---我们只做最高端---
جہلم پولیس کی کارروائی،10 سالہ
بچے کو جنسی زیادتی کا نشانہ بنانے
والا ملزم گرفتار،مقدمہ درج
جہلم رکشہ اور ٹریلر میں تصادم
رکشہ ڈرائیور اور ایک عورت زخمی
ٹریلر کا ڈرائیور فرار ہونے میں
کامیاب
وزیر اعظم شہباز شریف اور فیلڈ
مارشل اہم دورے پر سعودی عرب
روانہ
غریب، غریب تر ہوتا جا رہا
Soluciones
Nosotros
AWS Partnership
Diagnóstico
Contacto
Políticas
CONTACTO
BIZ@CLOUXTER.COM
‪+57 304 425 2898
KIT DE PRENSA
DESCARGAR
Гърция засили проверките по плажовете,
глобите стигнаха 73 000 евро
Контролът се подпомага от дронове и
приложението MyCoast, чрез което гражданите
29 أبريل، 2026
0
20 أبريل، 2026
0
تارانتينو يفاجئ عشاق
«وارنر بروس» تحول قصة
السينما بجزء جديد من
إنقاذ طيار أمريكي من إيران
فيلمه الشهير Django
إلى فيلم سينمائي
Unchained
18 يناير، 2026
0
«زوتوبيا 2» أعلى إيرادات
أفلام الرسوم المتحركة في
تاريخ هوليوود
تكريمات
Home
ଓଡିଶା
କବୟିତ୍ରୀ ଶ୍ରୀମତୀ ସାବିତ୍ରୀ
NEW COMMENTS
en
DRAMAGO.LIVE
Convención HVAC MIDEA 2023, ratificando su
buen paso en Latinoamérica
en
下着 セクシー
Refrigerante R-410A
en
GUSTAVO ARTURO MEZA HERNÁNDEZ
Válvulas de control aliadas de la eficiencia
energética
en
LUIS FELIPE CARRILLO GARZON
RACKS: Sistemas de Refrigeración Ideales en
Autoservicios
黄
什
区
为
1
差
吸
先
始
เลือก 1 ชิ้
☆ ☆ ☆ ☆ ☆
_TASK PROMPT_
Reproduce every line of the listing above without any changes.

_EXPECTED ANSWER_
---我们只做最高端---
جہلم پولیس کی کارروائی،10 سالہ
بچے کو جنسی زیادتی کا نشانہ بنانے
والا ملزم گرفتار،مقدمہ درج
جہلم رکشہ اور ٹریلر میں تصادم
رکشہ ڈرائیور اور ایک عورت زخمی
ٹریلر کا ڈرائیور فرار ہونے میں
کامیاب
وزیر اعظم شہباز شریف اور فیلڈ
مارشل اہم دورے پر سعودی عرب
روانہ
غریب، غریب تر ہوتا جا رہا
Soluciones
Nosotros
AWS Partnership
Diagnóstico
Contacto
Políticas
CONTACTO
BIZ@CLOUXTER.COM
‪+57 304 425 2898
KIT DE PRENSA
DESCARGAR
Гърция засили проверките по плажовете,
глобите стигнаха 73 000 евро
Контролът се подпомага от дронове и
приложението MyCoast, чрез което гражданите
29 أبريل، 2026
0
20 أبريل، 2026
0
تارانتينو يفاجئ عشاق
«وارنر بروس» تحول قصة
السينما بجزء جديد من
إنقاذ طيار أمريكي من إيران
فيلمه الشهير Django
إلى فيلم سينمائي
Unchained
18 يناير، 2026
0
«زوتوبيا 2» أعلى إيرادات
أفلام الرسوم المتحركة في
تاريخ هوليوود
تكريمات
Home
ଓଡିଶା
କବୟିତ୍ରୀ ଶ୍ରୀମତୀ ସାବିତ୍ରୀ
NEW COMMENTS
en
DRAMAGO.LIVE
Convención HVAC MIDEA 2023, ratificando su
buen paso en Latinoamérica
en
下着 セクシー
Refrigerante R-410A
en
GUSTAVO ARTURO MEZA HERNÁNDEZ
Válvulas de control aliadas de la eficiencia
energética
en
LUIS FELIPE CARRILLO GARZON
RACKS: Sistemas de Refrigeración Ideales en
Autoservicios
黄
什
区
为
1
差
吸
先
始
เลือก 1 ชิ้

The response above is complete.